Museum Nasional bekerjasama dengan Museum Adityawarman Sumatra Barat dan Anjungan Sumatra Barat Taman Mini Indonesia Indah serta Indonesian Heritage Society, mengadakan pameran dengan tema "Pesona Kain Tradisional Minangkabau" di Museum Nasional dari tanggal 7 April 2008. Pameran ini selain untauk merayakan ulang tahun Museum Nasional yang ke-230, juga bertujuan untuk mempromosikan sebuah pameran besar yang akan diselenggarakan pada tahun 2009 dengan tema "Sejarah dan Budaya Sumatra". Pameran tersebut merupakan kerjasama Museum Nasional dengan Rijksmuseum voor Volkenkunde, Leiden, Belanda.
Pameran "Kain Tradisional Minangkabau" diangkat untuk mewakili pulau Sumatra yang terkenal dengan kain songketnya yang indah. Pembuatan songket dengan benang emas atau perak merupakan pengaruh dari para pendatang yang berasal dari kaum pedagang Arab, India dan Cina.
Kain songket Minangkabau mempunyai corak dan gaya sendiri yang terdiri dari dua macam, yaitu kain songket balapak dan kain songket batabua.
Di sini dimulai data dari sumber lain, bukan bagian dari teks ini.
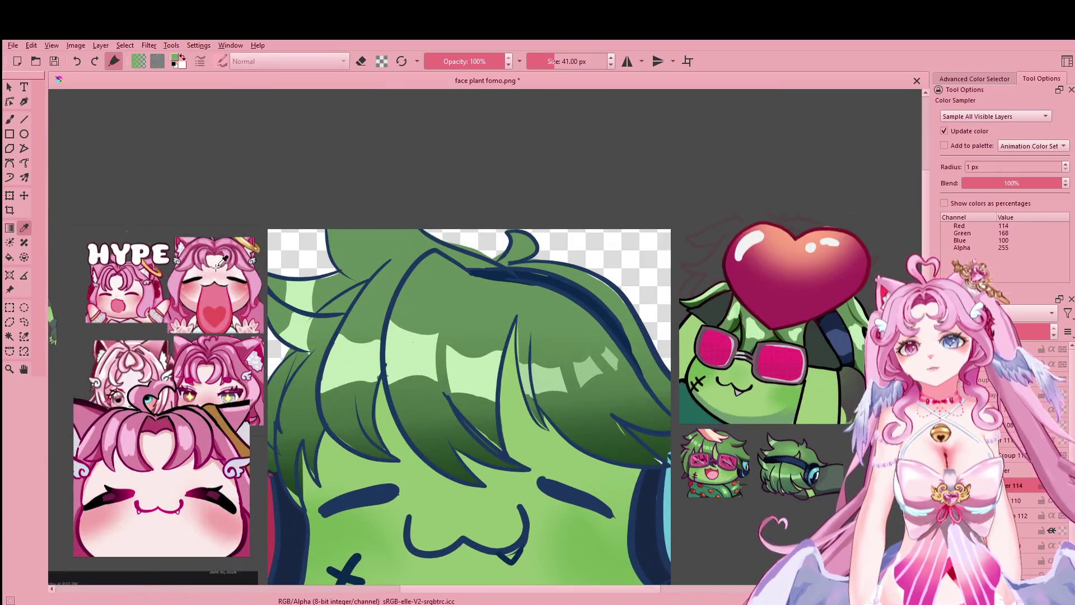
pyautogui.click(182, 57)
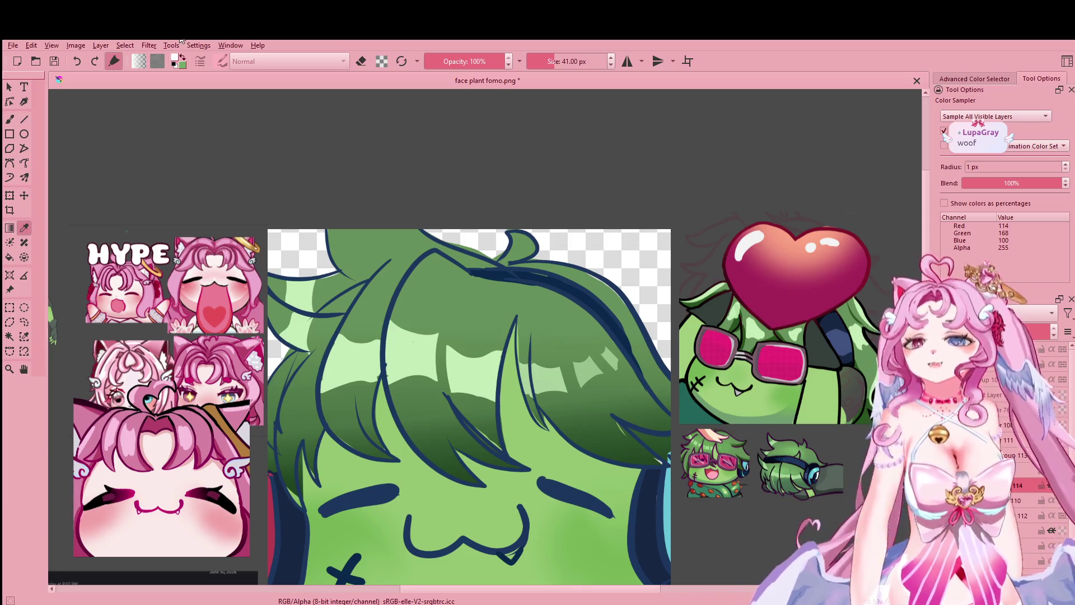
pyautogui.click(11, 133)
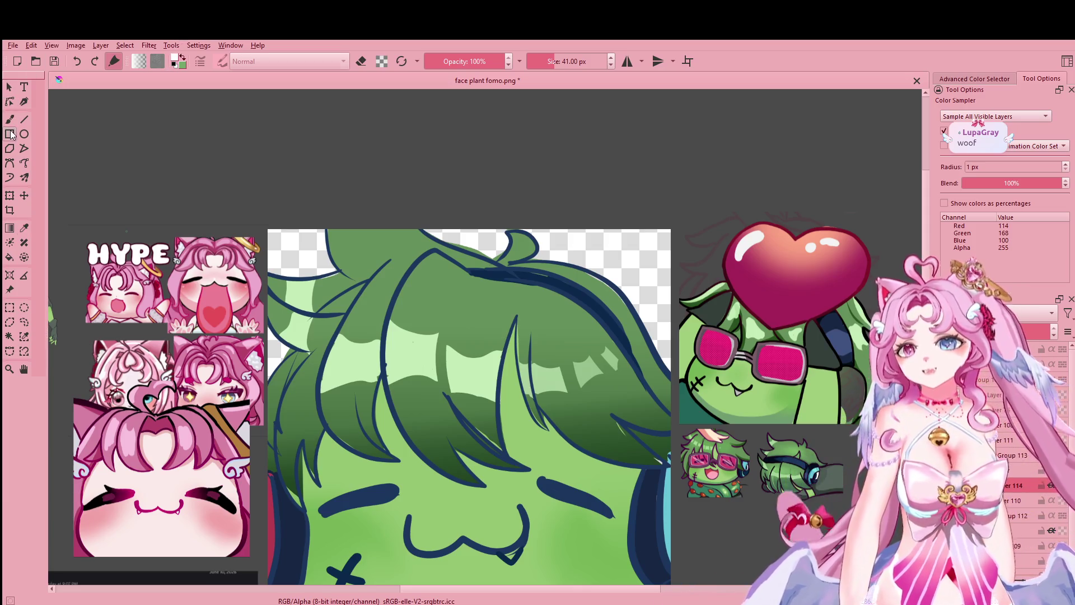
pyautogui.click(10, 119)
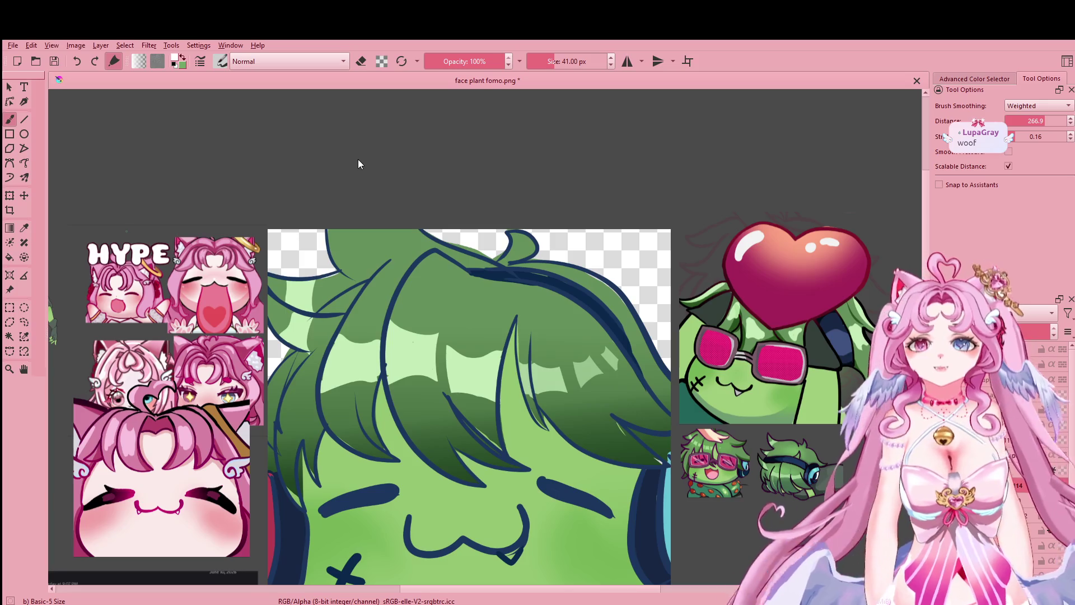
pyautogui.press('slash')
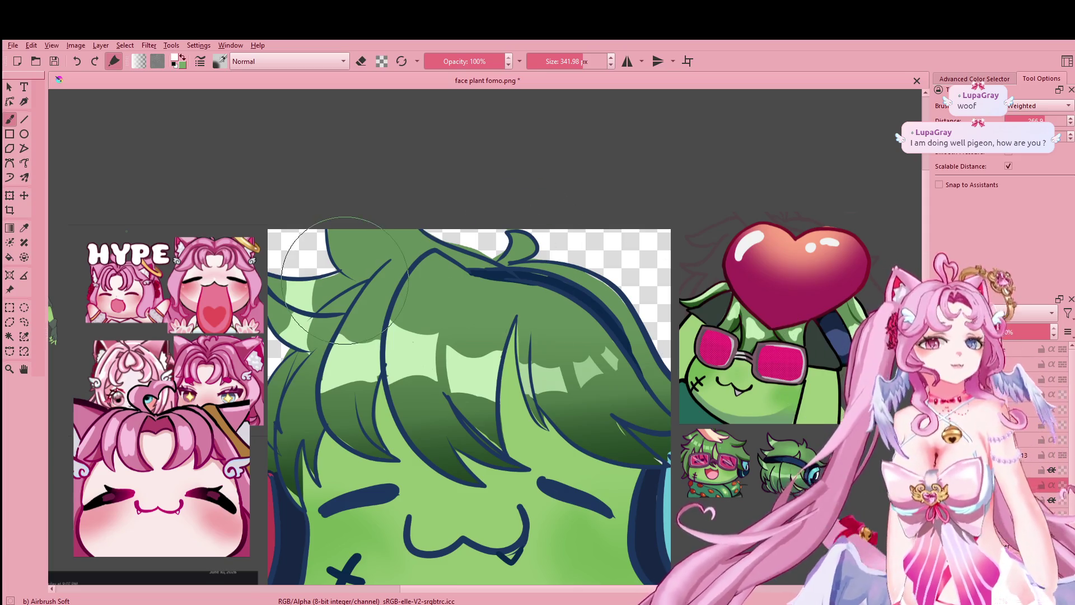
# Step: Try soft light-green airbrush highlights on the hair and undo them
pyautogui.moveTo(358, 303); pyautogui.dragTo(428, 325)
Kain songket balapak artinya kain ini seluruh permukaannya disongket dengan benang emas atau perak yang rapat dan padat, sedangkan songket batabua, benang emas atau peraknya berserakan atau bertaburan.
Orang Minangkabau juga mengenal kain sulam atau bordir dari benang emas yang juga merupakan pengaruh dari Cina yang kemudian diadaptasi oleh orang Minangkabau sebagai bagian dari adat istiadat mereka yang digunakan dalam berbagai upacara adat.
Sulaman banyak digunakan pada baju kurung yang dipakai oleh wanita dan kain penutup makanan atau wadah kuningan yang akan digunakan untuk upacara makan sirih dalam upacara adat. Selain songket dan sulam, mereka juga mengenal pembuatan pakaian dari kulit pohon ipuah atau tarok. Orang-orang yang tinggal di daerah Limo Puluah Koto masih membuat pakaian dari pohon tarok ini untuk kalangan terbatas, biasanya dibuat untuk jas.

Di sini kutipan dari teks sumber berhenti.